Kata bertekun berbicara bahwa kita bukan hanya masih berdoa, masih berharap dan masih melakukan bagian kita saja, tetapi berbicara kita tetap berdoa, tetap berharap dan tetap melakukan bagian kita dengan kadar keyakinan dan kegairahan yang tetap menyala-nyala di dalam Kristus Yesus, Tuhan kita. Karena itu, oleh kasih karunia TUHAN dan kekuatan Roh Kudus, marilah kita mau tetap percaya dan terus menguatkan kepercayaan kita kepada Dia dan firman-Nya, meski badai wabah Covid 19 masih belum juga berlalu hari ini.
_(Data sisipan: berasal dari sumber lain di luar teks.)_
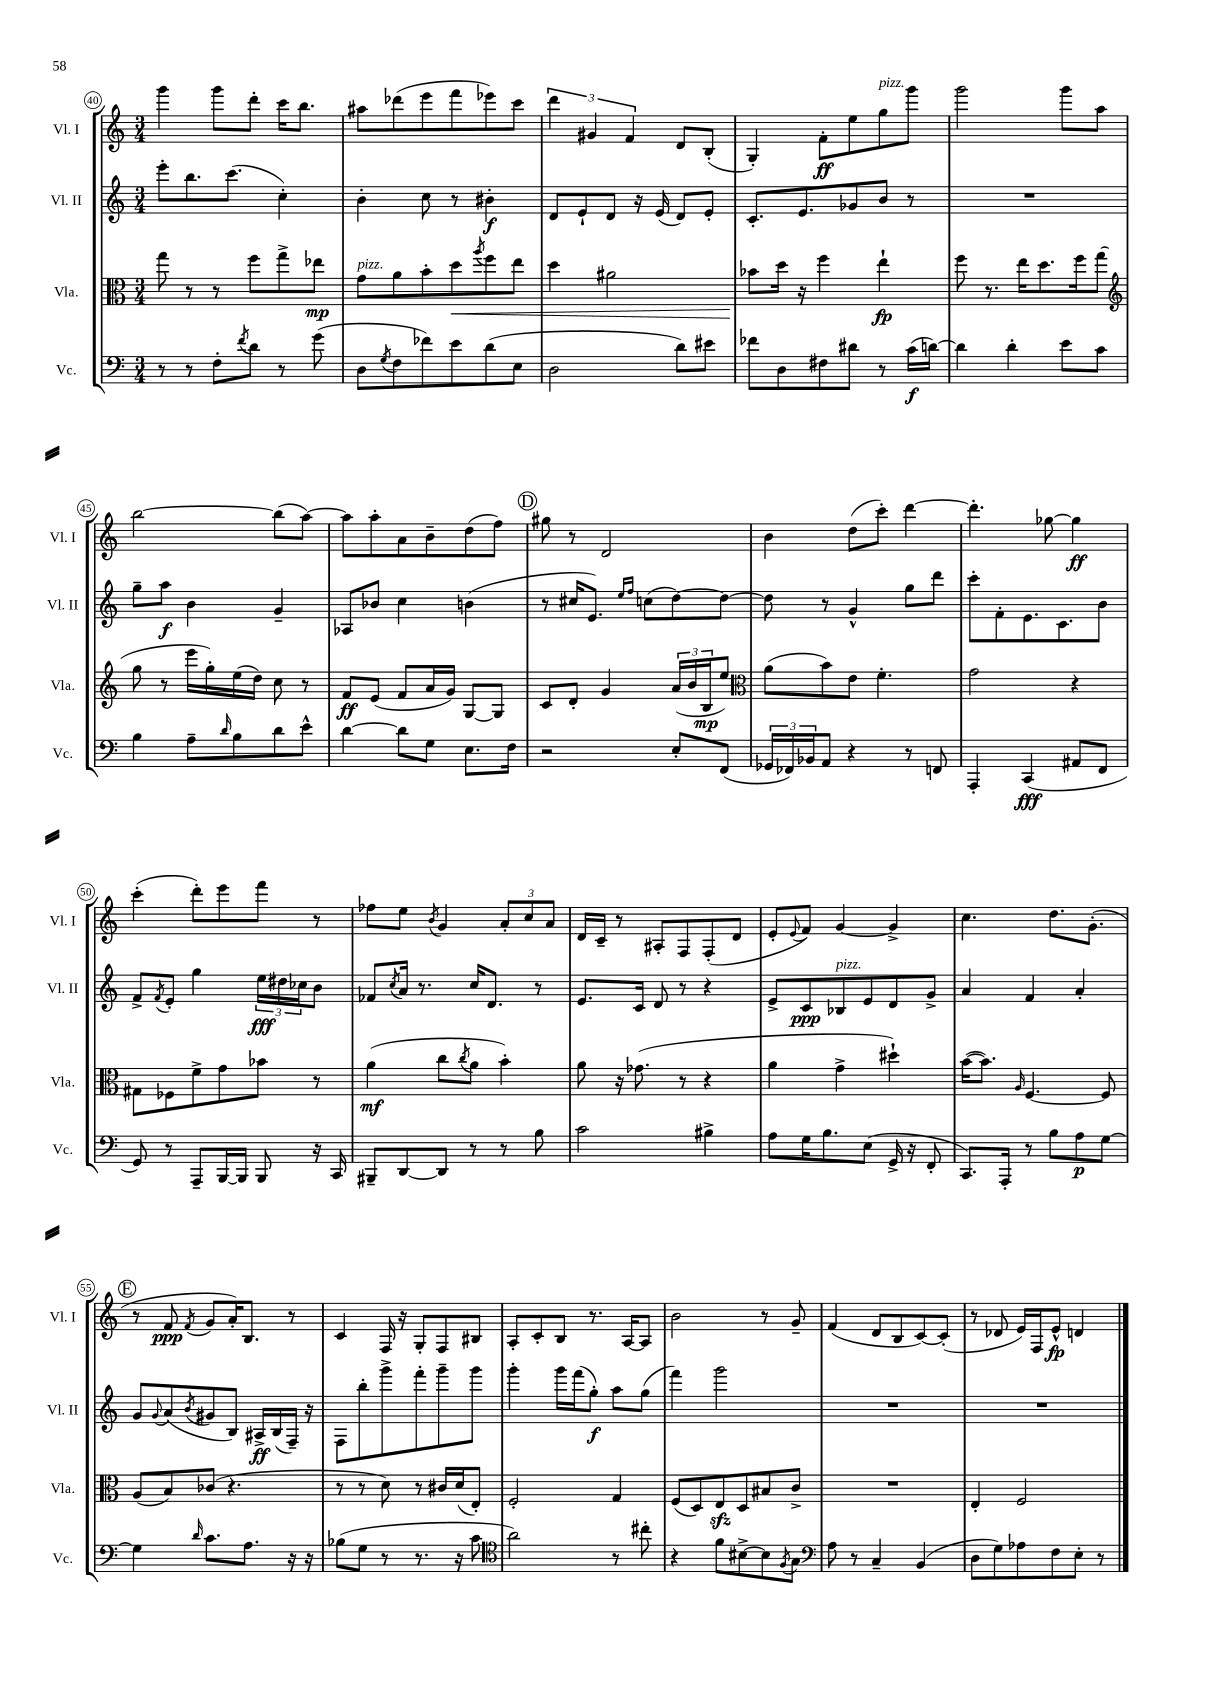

**kern	**dynam	**kern	**dynam	**kern	**dynam	**kern	**dynam
*part4	*part4	*part3	*part3	*part2	*part2	*part1	*part1
*staff4	*staff4	*staff3	*staff3	*staff2	*staff2	*staff1	*staff1
*I"Vc.	*	*I"Vla.	*	*I"Vl. II	*	*I"Vl. I	*
*I'Vc.	*	*I'Vla.	*	*I'Vl. II	*	*I'Vl. I	*
*clefF4	*	*clefC3	*	*clefG2	*	*clefG2	*
*k[]	*	*k[]	*	*k[]	*	*k[]	*
*M3/4	*	*M3/4	*	*M3/4	*	*M3/4	*
=40	=40	=40	=40	=40	=40	=40	=40
8r	.	8gg\	.	8eee'\L	.	4ggg\	.
8r	.	8r	.	8.bb\	.	.	.
8F'\L	.	8r	.	.	.	8ggg\L	.
.	.	.	.	(8.ccc\J	.	.	.
8qf/	.	.	.	.	.	.	.
8d\J	.	8ff\L	.	.	.	8ddd'\J	.
8r	.	8gg^\	.	4cc'\)	.	16ccc\KL	.
.	.	.	.	.	.	8.bb\J	.
(8g\	.	8ee-X\J	mp	.	.	.	.
=41	=41	=41	=41	=41	=41	=41	=41
!	!	!LO:TX:a:i:t=pizz.	!	!	!	!	!
8D\L	.	8g\L	.	4b'\	.	8aa#X\L	.
8qG/	.	.	.	.	.	.	.
8F\	.	8a\	.	.	.	(8ddd-X\	.
8f-X\)	.	8b'\	.	8cc\	.	8eee\	.
!	!	!	!LO:HP:b	!	!	!	!
8e\	.	8dd\	<	8r	.	8fff\	.
.	.	8qaa/	.	.	.	.	.
(8d\	.	8ff\	.	4b#X'\	f	8eee-X\)	.
8E\J	.	8ee\J	.	.	.	8ccc\J	.
=42	=42	=42	=42	=42	=42	=42	=42
2D\	.	4dd\	.	8d/L	.	6ddd\	.
.	.	.	.	8e`/	.	.	.
.	.	.	.	.	.	6g#X/	.
.	.	2a#X\	.	8d/J	.	.	.
.	.	.	.	.	.	6f/	.
.	.	.	.	16r	.	.	.
.	.	.	.	(16e/	.	.	.
8d\L)	.	.	.	8d/L)	.	8d/L	.
8e#X\J	.	.	.	8e'/J	.	(8B'/J	.
=43	=43	=43	=43	=43	=43	=43	=43
8f-X\L	.	8b-X\L	.	8.c'/L	.	4G'/)	.
8D\	.	16dd\Jk	[	.	.	.	.
.	.	16r	.	8.e/	.	.	.
8F#X\	.	4ff\	.	.	.	8f'\L	ff
8d#X\J	.	.	.	8g-X/	.	8ee\	.
!	!	!	!	!	!	!LO:TX:a:i:t=pizz.	!
8r	.	4ee`\	fp	8b/J	.	8gg\	.
(16c\LL	f	.	.	8r	.	8ggg\J	.
[16dn\JJ)	.	.	.	.	.	.	.
=44	=44	=44	=44	=44	=44	=44	=44
4d\]	.	8ff\	.	2.r	.	2ggg\	.
.	.	8.r	.	.	.	.	.
4d'\	.	.	.	.	.	.	.
.	.	16ee\KL	.	.	.	.	.
.	.	8.dd\	.	.	.	.	.
8e\L	.	.	.	.	.	8ggg\L	.
.	.	16ff\k	.	.	.	.	.
8c\J	.	(8gg\J	.	.	.	8aa\J	.
!!LO:LB:g=z
=45	=45	=45	=45	=45	=45	=45	=45
*	*	*clefG2	*	*	*	*	*
4B\	.	8gg\	.	8gg~\L	.	[2bb\	.
.	.	8r	.	8aa\J	f	.	.
8A~\L	.	16eee\LL	.	4b\	.	.	.
.	.	16gg'\)	.	.	.	.	.
16qqd/	.	.	.	.	.	.	.
8B\	.	(16ee\	.	.	.	.	.
.	.	16dd\JJ)	.	.	.	.	.
8d\	.	8cc\	.	4g~/	.	(8bb\L]	.
8e^^\J	.	8r	.	.	.	[8aa\J)	.
=46	=46	=46	=46	=46	=46	=46	=46
[4d\	.	8f/L	ff	8A-X/L	.	8aa\L]	.
.	.	(8e/J	.	8b-X/J	.	8aa'\	.
8d\L]	.	8f/L	.	4cc\	.	8a\	.
8G\J	.	16a/L	.	.	.	8b~\	.
.	.	16g/JJ)	.	.	.	.	.
8.E\L	.	[8G/L	.	(4bn\	.	(8dd\	.
.	.	8G/J]	.	.	.	8ff\J)	.
16F\Jk	.	.	.	.	.	.	.
!!LO:REH:place=s1:t=D
=47	=47	=47	=47	=47	=47	=47	=47
2r	.	8c/L	.	8r	.	8gg#X\	.
.	.	8d'/J	.	16cc#X/KL	.	8r	.
.	.	.	.	8.e/J)	.	.	.
.	.	4g/	.	.	.	2d/	.
.	.	.	.	16qqee/LL	.	.	.
.	.	.	.	16qqff/JJ	.	.	.
.	.	.	.	(8ccn\L	.	.	.
8E'/L	.	(24a/LL	.	[8dd\)	.	.	.
.	.	24b/	.	.	.	.	.
.	.	24B/J	mp	.	.	.	.
(8FF/J	.	8ee/J)	.	8dd\J_	.	.	.
=48	=48	=48	=48	=48	=48	=48	=48
*	*	*clefC3	*	*	*	*	*
24GG-X/LL	.	(8a\L	.	8dd\]	.	4b\	.
24FF-X/)	.	.	.	.	.	.	.
24BB-X/J	.	.	.	.	.	.	.
8AA/J	.	8b\)	.	8r	.	.	.
4r	.	8e\J	.	4g^^/	.	(8dd\L	.
.	.	4.f'\	.	.	.	8ccc'\J)	.
8r	.	.	.	8gg\L	.	[4ddd\	.
8FFn/	.	.	.	8ddd\J	.	.	.
=49	=49	=49	=49	=49	=49	=49	=49
4AAA'/	.	2g\	.	8ccc'\L	.	4.ddd'\]	.
.	.	.	.	8f'\	.	.	.
(4CC/	fff	.	.	8.e\	.	.	.
.	.	.	.	.	.	[8gg-X\	.
.	.	.	.	8.c\	.	.	.
8AA#X/L	.	4r	.	.	.	4gg-\]	ff
8FF/J	.	.	.	8b\J	.	.	.
!!LO:LB:g=z
=50	=50	=50	=50	=50	=50	=50	=50
8GG/)	.	8G#X\L	.	8f^/L	.	(4ccc'\	.
.	.	.	.	8qf/	.	.	.
8r	.	8F-X\	.	8e'/J	.	.	.
8AAA~/L	.	8f^\	.	4gg\	.	8ddd'\L)	.
[16BBB/L	.	8g\	.	.	.	8eee\	.
16BBB/JJ]	.	.	.	.	.	.	.
8BBB/	.	8b-X\J	.	24ee\LL	fff	8fff\J	.
.	.	.	.	24dd#X\	.	.	.
.	.	.	.	24cc-X\J	.	.	.
16r	.	8r	.	8b\J	.	8r	.
16CC/	.	.	.	.	.	.	.
=51	=51	=51	=51	=51	=51	=51	=51
8BBB#X~/L	.	(4a\	mf	8f-X/L	.	8ff-X\L	.
.	.	.	.	8qcc/	.	.	.
[8DD/	.	.	.	16a/Jk	.	8ee\J	.
.	.	.	.	8.r	.	.	.
.	.	.	.	.	.	8qb/	.
8DD/J]	.	8cc\L	.	.	.	4g/	.
.	.	8qcc/	.	.	.	.	.
8r	.	8a\J	.	16cc/KL	.	.	.
.	.	.	.	8.d/J	.	.	.
8r	.	4b'\)	.	.	.	12a'/L	.
.	.	.	.	.	.	12cc/	.
8B\	.	.	.	8r	.	.	.
.	.	.	.	.	.	12a/J	.
=52	=52	=52	=52	=52	=52	=52	=52
2c\	.	8a\	.	8.e/L	.	16d/LL	.
.	.	.	.	.	.	16c~/JJ	.
.	.	16r	.	.	.	8r	.
.	.	(8.g-X\	.	16c/Jk	.	.	.
.	.	.	.	8d/	.	8A#X'/L	.
.	.	8r	.	8r	.	8F/	.
4B#X^\	.	4r	.	4r	.	(8F'/	.
.	.	.	.	.	.	8d/J	.
=53	=53	=53	=53	=53	=53	=53	=53
8A\L	.	4a\	.	8e^/L	.	8e'/L	.
.	.	.	.	.	.	8qqe/	.
16G\K	.	.	.	8c/	ppp	8f/J)	.
8.B\	.	.	.	.	.	.	.
!	!	!	!	!LO:TX:a:i:t=pizz.	!	!	!
.	.	4g^\	.	8B-X/	.	[4g/	.
(8E\J	.	.	.	8e/	.	.	.
16GG^/	.	4dd#X`\)	.	8d/	.	4g^/]	.
16r	.	.	.	.	.	.	.
8FF'/	.	.	.	8g^/J	.	.	.
=54	=54	=54	=54	=54	=54	=54	=54
8.CC/L)	.	([16b\KL	.	4a/	.	4.cc\	.
.	.	8.b\J])	.	.	.	.	.
16AAA'/Jk	.	.	.	.	.	.	.
.	.	16qqA/	.	.	.	.	.
8r	.	[4.F/	.	4f/	.	.	.
8B\L	.	.	.	.	.	8.dd\L	.
8A\	p	.	.	4a'/	.	.	.
.	.	.	.	.	.	(8.g'\J	.
[8G\J	.	8F/]	.	.	.	.	.
!!LO:LB:g=z
!!LO:REH:place=s1:t=E
=55	=55	=55	=55	=55	=55	=55	=55
4G\]	.	(8A/L	.	8g/L	.	8r	.
.	.	.	.	8qqg/	.	.	.
.	.	8B/)	.	(8a/	.	8f/	ppp
16qqd/	.	.	.	8qb/	.	8qf/	.
8.c\L	.	(8c-X/J	.	8g#X/	.	8g/L	.
.	.	4.r	.	8B/J)	.	16a'/K)	.
8.A\J	.	.	.	.	.	8.B/J	.
.	.	.	.	16A#X^/LL	ff	.	.
.	.	.	.	(16B/	.	.	.
16r	.	.	.	16F~/JJ)	.	8r	.
16r	.	.	.	16r	.	.	.
=56	=56	=56	=56	=56	=56	=56	=56
(8B-X\L	.	8r	.	8F\L	.	4c/	.
8G\J	.	8r	.	8bb'\	.	.	.
8r	.	8d\)	.	8ggg^\	.	16F/	.
.	.	.	.	.	.	16r	.
8.r	.	8r	.	8fff'\	.	8G'/L	.
.	.	16c#X/LL	.	8ggg~\	.	8F/	.
16r	.	(16d/J	.	.	.	.	.
8c\	.	8E'/J)	.	8ggg\J	.	8B#X/J	.
=57	=57	=57	=57	=57	=57	=57	=57
*clefC4	*	*	*	*	*	*	*
2a\)	.	2F'/	.	4ggg'\	.	8A'/L	.
.	.	.	.	.	.	8c'/	.
.	.	.	.	16ggg\LL	.	8B/J	.
.	.	.	.	(16fff\J	.	.	.
.	.	.	.	8gg'\J)	f	8.r	.
8r	.	4G/	.	8aa\L	.	.	.
.	.	.	.	.	.	[16A/KL	.
8cc#X'\	.	.	.	(8gg\J	.	8A/J]	.
=58	=58	=58	=58	=58	=58	=58	=58
4r	.	(8F/L	.	4fff\)	.	2b\	.
.	.	8D/)	.	.	.	.	.
8f\L	.	8Ezz/	.	2ggg\	.	.	.
[8B#X^\	.	8D/	.	.	.	.	.
8B#\]	.	8B#X/	.	.	.	8r	.
8qF/	.	.	.	.	.	.	.
8G\J	.	8c^/J	.	.	.	8g~/	.
=59	=59	=59	=59	=59	=59	=59	=59
*clefF4	*	*	*	*	*	*	*
8A\	.	2.r	.	2.r	.	(4f/	.
8r	.	.	.	.	.	.	.
4C~/	.	.	.	.	.	8d/L	.
.	.	.	.	.	.	8B/	.
(4BB/	.	.	.	.	.	[8c/)	.
.	.	.	.	.	.	(8c'/J]	.
=60	=60	=60	=60	=60	=60	=60	=60
8D\L	.	4E'/	.	2.r	.	8r	.
8G\)	.	.	.	.	.	8d-X/	.
8A-X\	.	2F/	.	.	.	16e/LL)	.
.	.	.	.	.	.	16F/J	.
8F\	.	.	.	.	.	8e^^/J	fp
8E'\J	.	.	.	.	.	4dn/	.
8r	.	.	.	.	.	.	.
==	==	==	==	==	==	==	==
*-	*-	*-	*-	*-	*-	*-	*-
Kita tidak boleh menjadi letih dan lesu –apalagi sampai menyerah di dalam penantian kita, tetapi kita harus tetap bertekun, hingga kita menerima apa yang telah dijanjikan itu, yaitu kemenangan di dalam Kristus Yesus, Tuhan kita.
Doa saya, bahwa apa yang telah saya bagikan ini boleh menjadi kekuatan bagi kita semua –khususnya bagi kalian yang merasa letih dan lesu saat ini, agar kita boleh terus bertekun untuk tetap berdoa, tetap berharap dan tetap melakukan bagian kita, hingga badai wabah virus Covid 19 ini terhalau dari hidup kita, keluarga kita, kota kita dan negeri kita. Tuhan memberkati. Amin.